Thank you. The source: My imagination.


----------



## LilianaB

Yes. I think both are good.


----------



## Baltic Sea

Thank you, LilianaB.


----------



## dreamlike

Hi Baltic

You could also say "Things never go my way", which means roughly the same thing and in Polish translates as "Nigdy nic nie idzie po mojej myśli."


----------



## Baltic Sea

Thank you very much, Dreamlike.


----------



## radosna

Hi Baltic Sea!

Your translations are fine.  dreamlike's is also a good suggestion and very colloquial.

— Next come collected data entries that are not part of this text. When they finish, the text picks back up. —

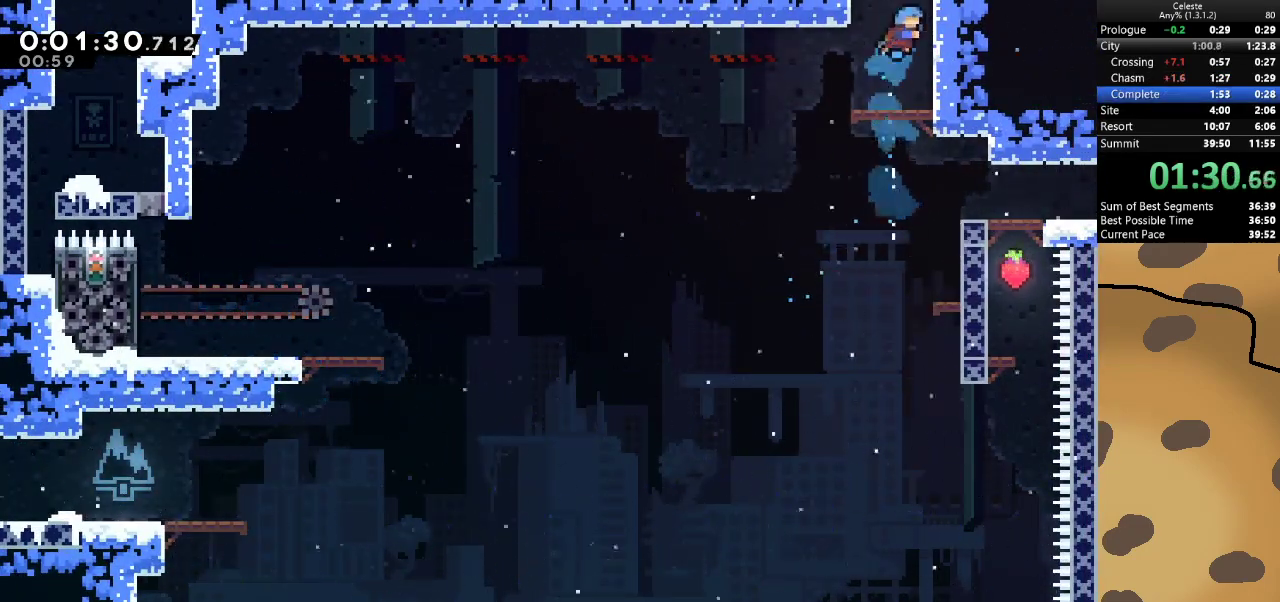
{"keys": ["d"], "events": [[67, "jump", "down"], [200, "jump", "up"], [233, "jump", "down"], [333, "jump", "up"], [433, "grab", "up"]]}
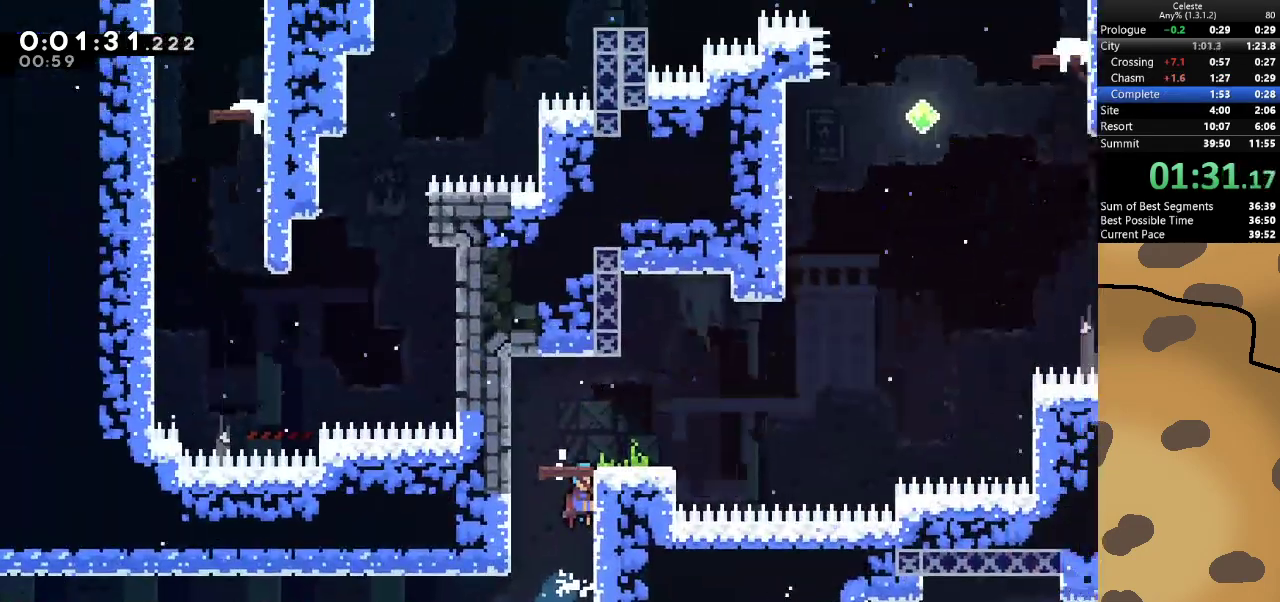
{"keys": ["d"], "events": [[67, "d", "up"], [400, "d", "down"]]}
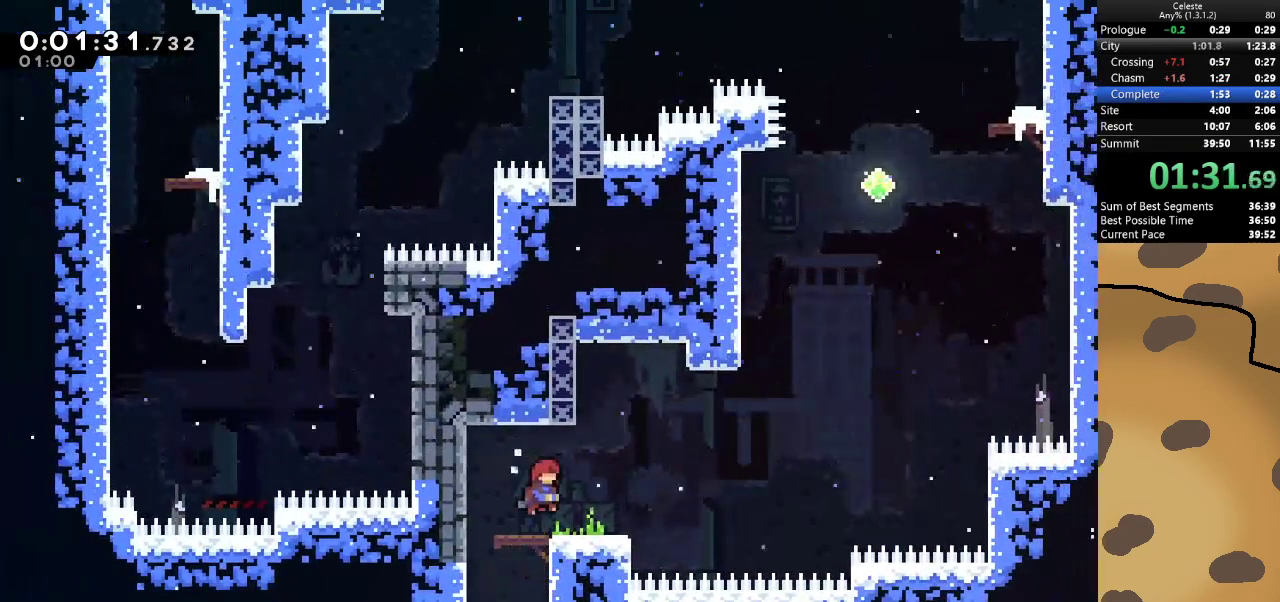
{"keys": ["d", "jump"], "events": [[100, "d", "up"], [133, "d", "down"], [433, "jump", "down"]]}
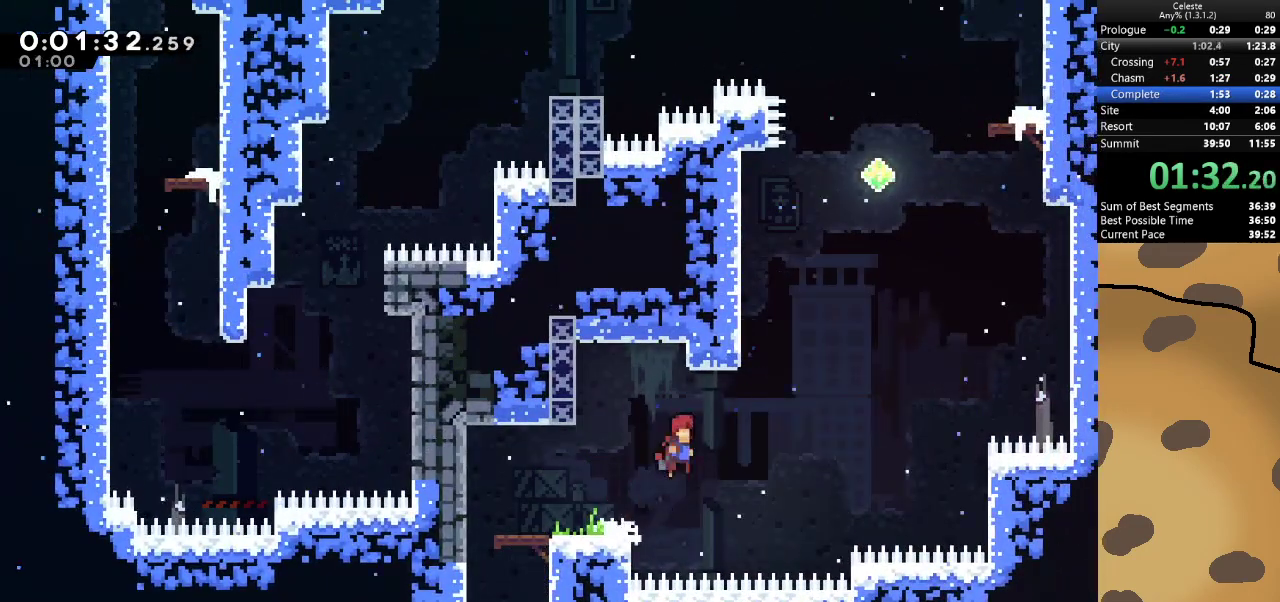
{"keys": ["a", "grab", "w"], "events": [[300, "w", "down"], [333, "d", "up"], [333, "dash", "down"], [400, "grab", "down"], [433, "jump", "up"], [467, "a", "down"], [467, "dash", "up"]]}
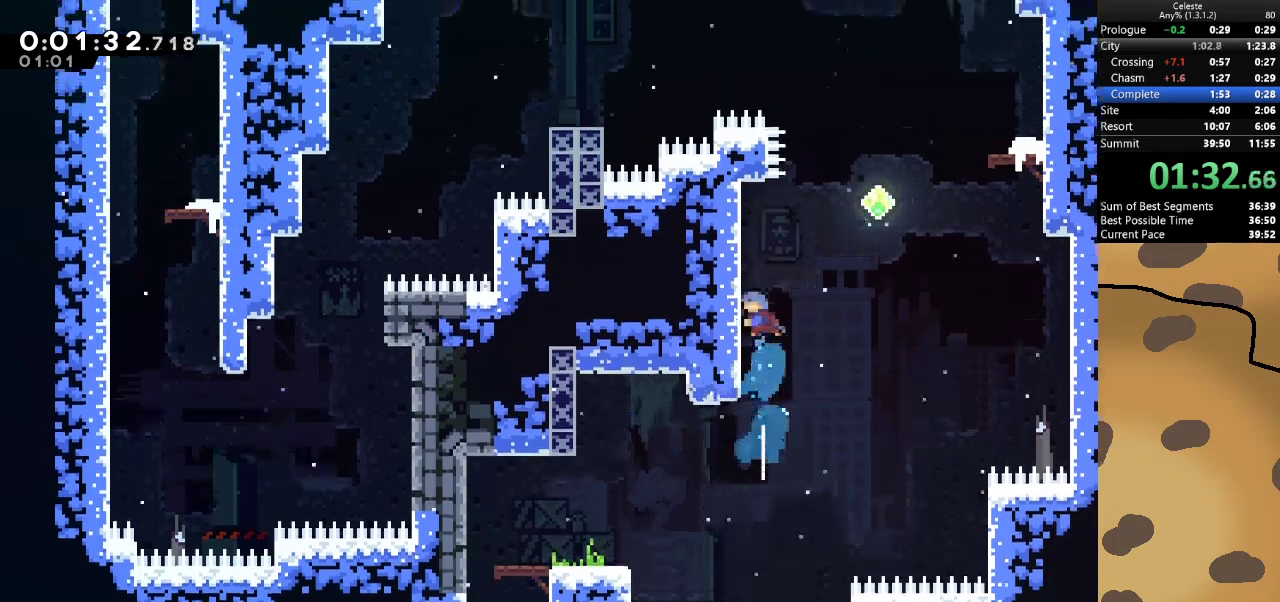
{"keys": ["d", "grab", "jump", "w"], "events": [[167, "d", "down"], [233, "a", "up"], [233, "jump", "down"], [233, "w", "up"], [500, "w", "down"]]}
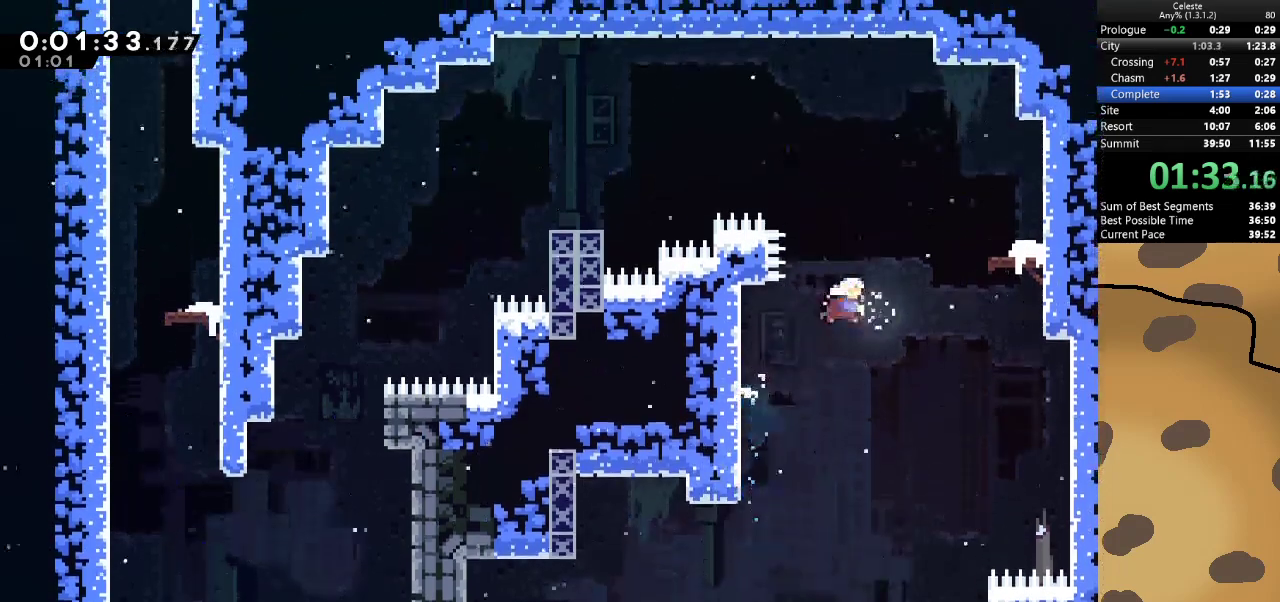
{"keys": [], "events": [[33, "dash", "down"], [167, "jump", "up"], [233, "dash", "up"], [233, "grab", "up"], [267, "w", "up"], [367, "d", "up"]]}
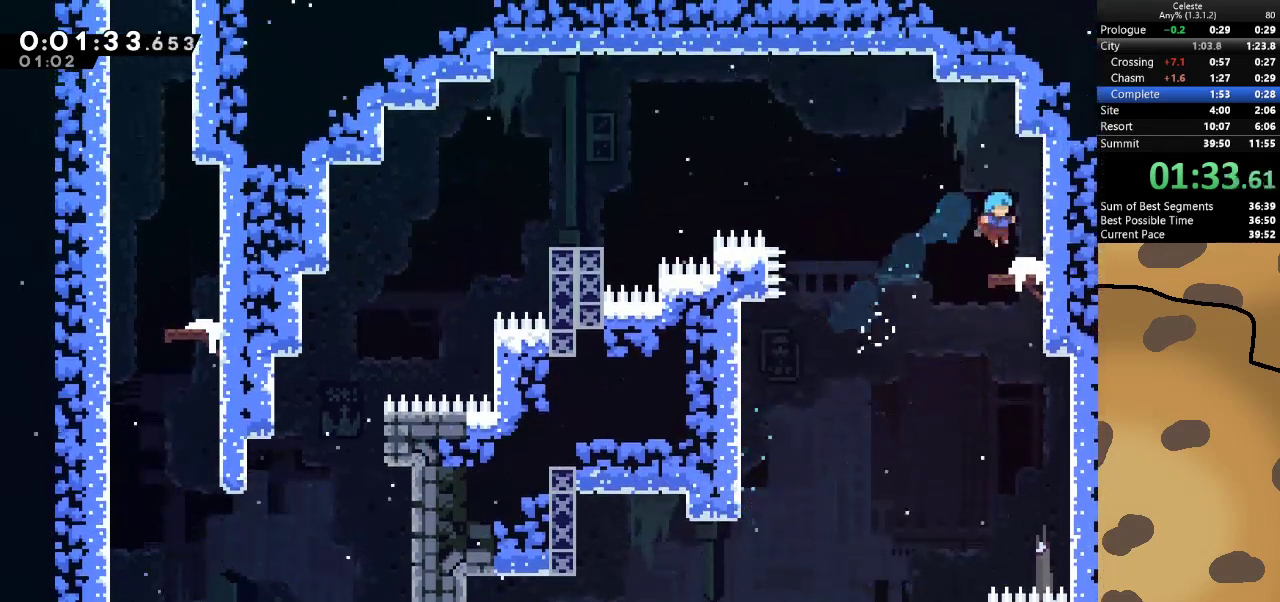
{"keys": ["a", "jump"], "events": [[100, "dash", "down"], [100, "s", "down"], [167, "a", "down"], [233, "jump", "down"], [300, "dash", "up"], [333, "s", "up"]]}
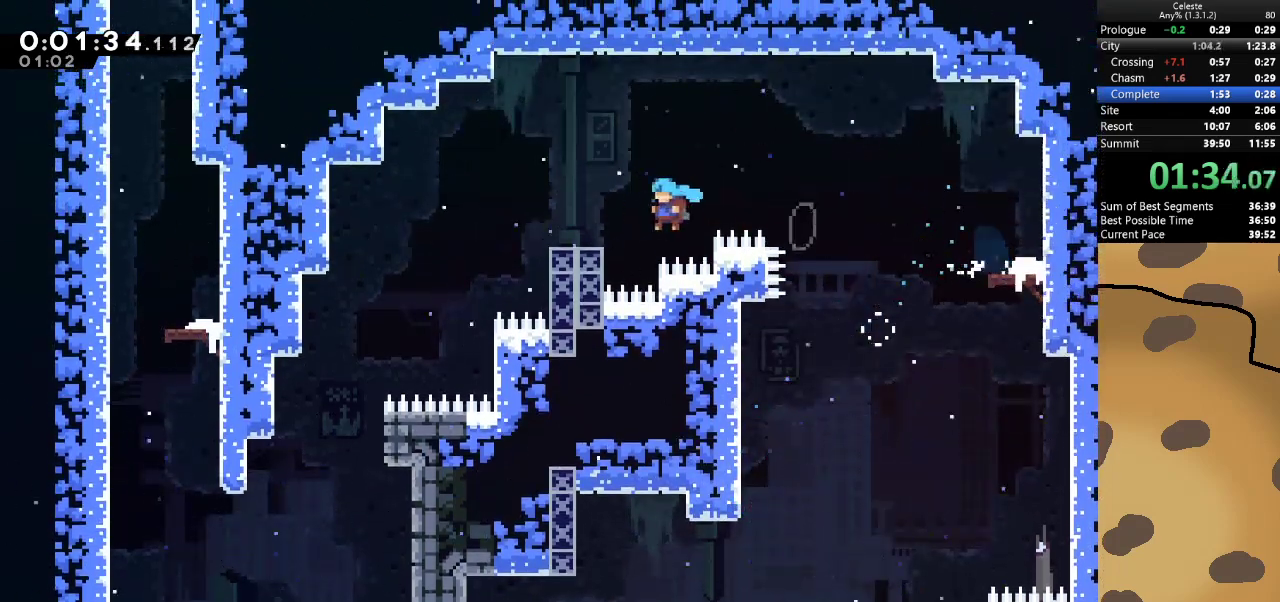
{"keys": ["a"], "events": [[133, "jump", "up"]]}
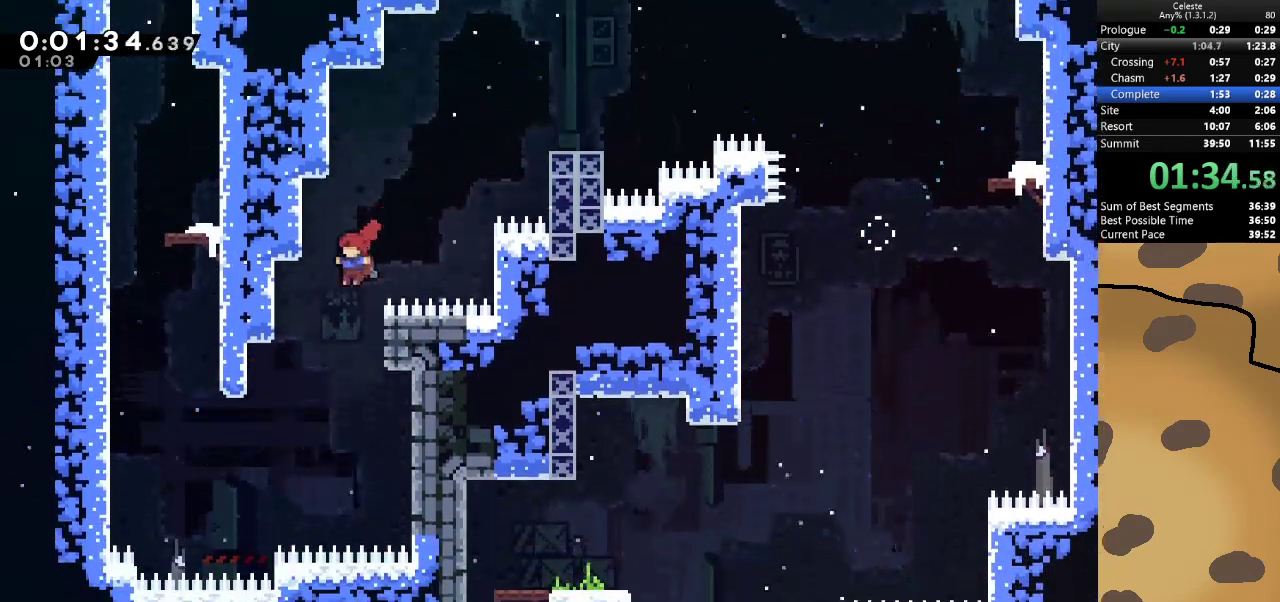
{"keys": ["a", "dash", "grab", "w"], "events": [[400, "dash", "down"], [400, "w", "down"], [467, "grab", "down"]]}
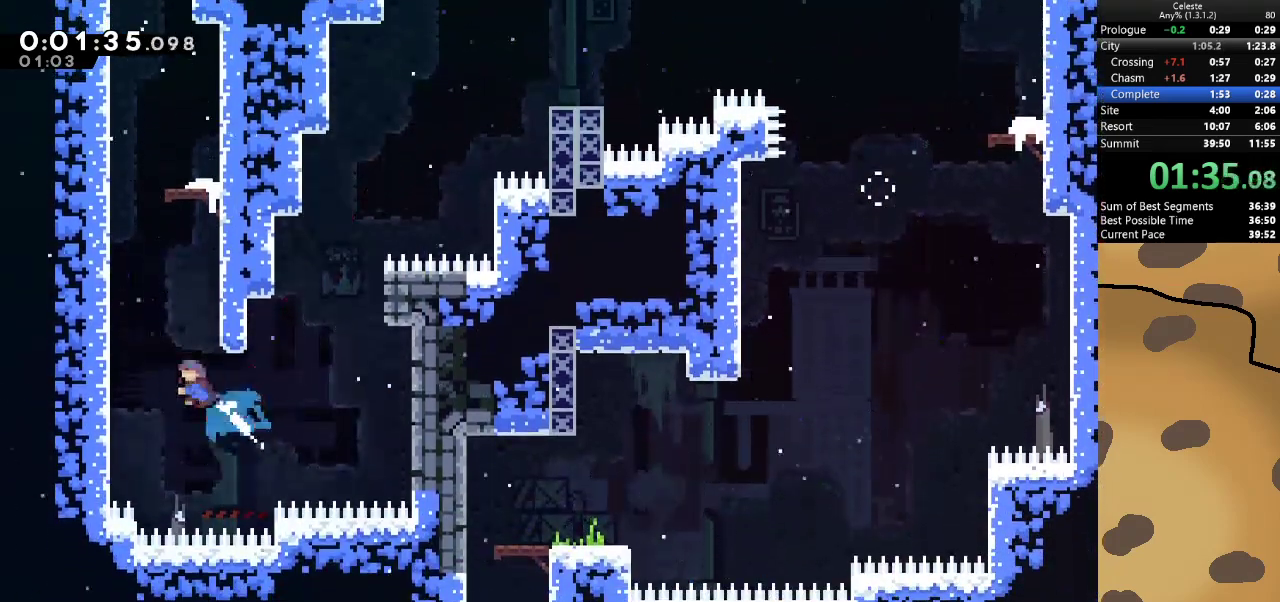
{"keys": ["d", "grab"], "events": [[133, "dash", "up"], [200, "d", "down"], [233, "a", "up"], [233, "jump", "down"], [233, "w", "up"], [467, "jump", "up"]]}
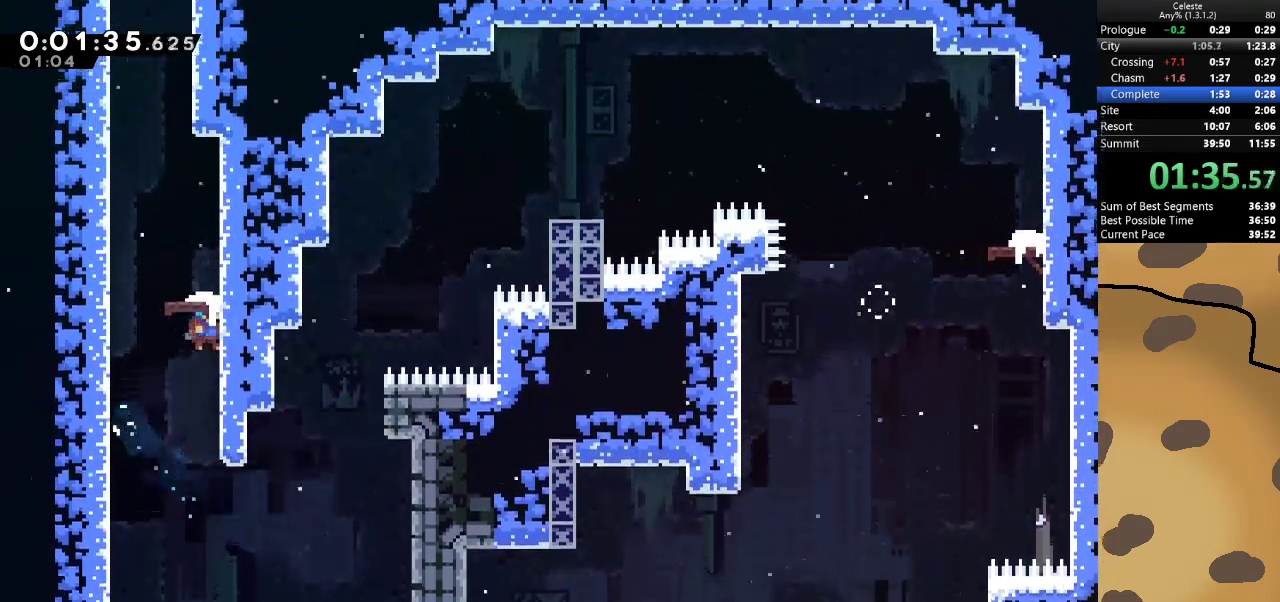
{"keys": ["a"], "events": [[67, "jump", "down"], [267, "jump", "up"], [300, "grab", "up"], [367, "d", "up"], [433, "a", "down"]]}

Here are some other ways we'd commonly express that in English:

"It never turns out the way we'd like."  (or "It never turns out the way we'd like it to be.")
"It never turns out the way I want it to."
"It's never as I'd like it to be." 

You've got lots of choices!


----------



## Baltic Sea

Thank you very much, Radosna.


----------



## radosna

You're welcome, Baltic Sea!


----------



## Ben Jamin

radosna said:


> Hi Baltic Sea!
> 
> Your translations are fine.  dreamlike's is also a good suggestion and very colloquial. Here are some other ways we'd commonly express that in English:
> 
> "It never turns out the way we'd like."  (or "It never turns out the way we'd like it to be.")
> "It never turns out the way I want it to."
> "It's never as I'd like it to be."
> 
> You've got lots of choices!



I wonder if the translations using the “I form” are the most correct possible. The use of impersonal “się’” in Polish suggests that the speaker means it in general sense, about everybody, not only about himself (herself). Using “you” or “one” (which may be a little cumbersome) would be more faithful to the original in my opinion.


----------



## LilianaB

Yes, I agree. I think a generic pronoun should be used (we, you, one).


----------



## radosna

Ben Jamin, I think you have a good point. In that case, however, "you" should probably also be avoided.  Although it can be -- and is often used in a generic sense, without a clear context, it can come across as rather personal.  "One" or "we" (as LilianaB has suggested) would be less personal. "One" would of course be the least personal of these options.


----------